Step 5. Start the Legacy Deployment

When you start a legacy deployment, the Provisioning Agent deploys the Data Collector containers to the Kubernetes cluster and starts each Data Collector container.

If you configured the Provisioning Agent for Kerberos authentication, the Provisioning Agent works with Kerberos to dynamically create and inject Kerberos credentials (a service principal and keytab) into each deployed Data Collector container.

The agent deploys each container to a Kubernetes pod. So if the deployment specifies three Data Collector instances, the agent deploys three containers to three Kubernetes pods.

During the startup of each Data Collector container, the Data Collector registers itself with Control Hub.

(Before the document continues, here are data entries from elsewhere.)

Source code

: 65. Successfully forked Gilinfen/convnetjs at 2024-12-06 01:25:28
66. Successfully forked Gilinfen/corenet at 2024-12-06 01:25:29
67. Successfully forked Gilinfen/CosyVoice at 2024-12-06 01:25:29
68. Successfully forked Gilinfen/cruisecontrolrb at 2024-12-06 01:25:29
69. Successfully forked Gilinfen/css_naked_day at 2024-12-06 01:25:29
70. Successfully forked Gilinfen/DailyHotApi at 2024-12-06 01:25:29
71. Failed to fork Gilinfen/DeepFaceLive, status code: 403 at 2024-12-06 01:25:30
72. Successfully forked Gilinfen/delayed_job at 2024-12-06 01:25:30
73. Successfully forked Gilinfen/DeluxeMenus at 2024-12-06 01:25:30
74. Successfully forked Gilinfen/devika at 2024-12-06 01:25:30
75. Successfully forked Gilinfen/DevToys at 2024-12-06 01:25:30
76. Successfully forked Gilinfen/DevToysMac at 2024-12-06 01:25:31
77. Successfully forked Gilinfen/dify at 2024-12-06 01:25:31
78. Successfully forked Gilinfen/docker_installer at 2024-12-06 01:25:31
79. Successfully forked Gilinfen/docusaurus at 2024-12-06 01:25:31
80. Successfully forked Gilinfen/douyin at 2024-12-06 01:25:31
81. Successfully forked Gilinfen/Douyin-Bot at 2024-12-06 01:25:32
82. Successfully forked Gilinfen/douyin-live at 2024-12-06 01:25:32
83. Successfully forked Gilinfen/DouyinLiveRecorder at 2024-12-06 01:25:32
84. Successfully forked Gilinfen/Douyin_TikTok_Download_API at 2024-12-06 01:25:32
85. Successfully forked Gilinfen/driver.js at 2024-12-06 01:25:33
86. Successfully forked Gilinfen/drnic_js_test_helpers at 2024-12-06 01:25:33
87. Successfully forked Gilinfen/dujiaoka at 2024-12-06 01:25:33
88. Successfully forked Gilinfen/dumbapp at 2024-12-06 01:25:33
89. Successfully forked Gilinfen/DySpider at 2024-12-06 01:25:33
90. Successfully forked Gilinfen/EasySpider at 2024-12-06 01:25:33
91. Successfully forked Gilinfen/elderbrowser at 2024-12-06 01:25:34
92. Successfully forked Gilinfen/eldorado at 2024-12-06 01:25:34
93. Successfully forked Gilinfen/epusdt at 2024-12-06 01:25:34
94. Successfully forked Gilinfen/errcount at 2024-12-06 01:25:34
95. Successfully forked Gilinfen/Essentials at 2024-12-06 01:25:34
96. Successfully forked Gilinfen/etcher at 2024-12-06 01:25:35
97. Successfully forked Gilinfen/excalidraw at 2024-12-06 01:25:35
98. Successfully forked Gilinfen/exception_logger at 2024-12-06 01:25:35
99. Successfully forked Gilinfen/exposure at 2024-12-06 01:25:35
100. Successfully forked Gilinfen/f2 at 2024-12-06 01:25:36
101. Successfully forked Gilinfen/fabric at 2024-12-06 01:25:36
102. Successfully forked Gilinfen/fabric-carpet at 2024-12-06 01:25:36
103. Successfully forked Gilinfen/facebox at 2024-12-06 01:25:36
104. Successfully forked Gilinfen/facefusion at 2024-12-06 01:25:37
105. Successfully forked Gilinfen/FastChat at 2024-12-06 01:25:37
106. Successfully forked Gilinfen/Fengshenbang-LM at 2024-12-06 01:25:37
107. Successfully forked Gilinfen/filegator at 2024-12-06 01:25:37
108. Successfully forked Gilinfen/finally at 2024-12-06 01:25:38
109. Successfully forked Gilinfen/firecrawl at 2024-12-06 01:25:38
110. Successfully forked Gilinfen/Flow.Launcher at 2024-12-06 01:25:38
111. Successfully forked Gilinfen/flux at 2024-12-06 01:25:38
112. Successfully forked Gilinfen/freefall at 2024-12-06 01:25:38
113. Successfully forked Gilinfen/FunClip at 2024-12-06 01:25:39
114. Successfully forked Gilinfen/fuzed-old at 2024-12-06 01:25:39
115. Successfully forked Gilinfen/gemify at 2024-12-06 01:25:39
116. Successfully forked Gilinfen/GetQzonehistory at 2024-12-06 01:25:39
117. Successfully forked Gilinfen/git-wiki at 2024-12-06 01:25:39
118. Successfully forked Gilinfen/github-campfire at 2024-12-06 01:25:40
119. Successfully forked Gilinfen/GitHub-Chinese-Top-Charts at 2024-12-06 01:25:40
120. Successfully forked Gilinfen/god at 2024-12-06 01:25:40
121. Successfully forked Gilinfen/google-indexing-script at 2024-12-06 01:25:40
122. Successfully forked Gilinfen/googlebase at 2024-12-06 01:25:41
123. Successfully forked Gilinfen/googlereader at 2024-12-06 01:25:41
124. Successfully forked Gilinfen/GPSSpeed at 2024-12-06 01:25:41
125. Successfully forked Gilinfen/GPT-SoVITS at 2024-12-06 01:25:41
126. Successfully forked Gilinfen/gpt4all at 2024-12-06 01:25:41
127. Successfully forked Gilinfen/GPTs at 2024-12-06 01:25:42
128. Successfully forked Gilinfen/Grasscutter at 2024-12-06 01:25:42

  1. On the Legacy Kubernetes > Legacy Deployments view, select the inactive deployment and then click the Start Deployment icon: .
    It can take the Provisioning Agent up to a minute to provision the Data Collector containers. When complete, Control Hub indicates that the deployment is active.
  2. To verify that the Data Collector containers were successfully registered and are up and running, click Set Up > Engines in the Navigation panel.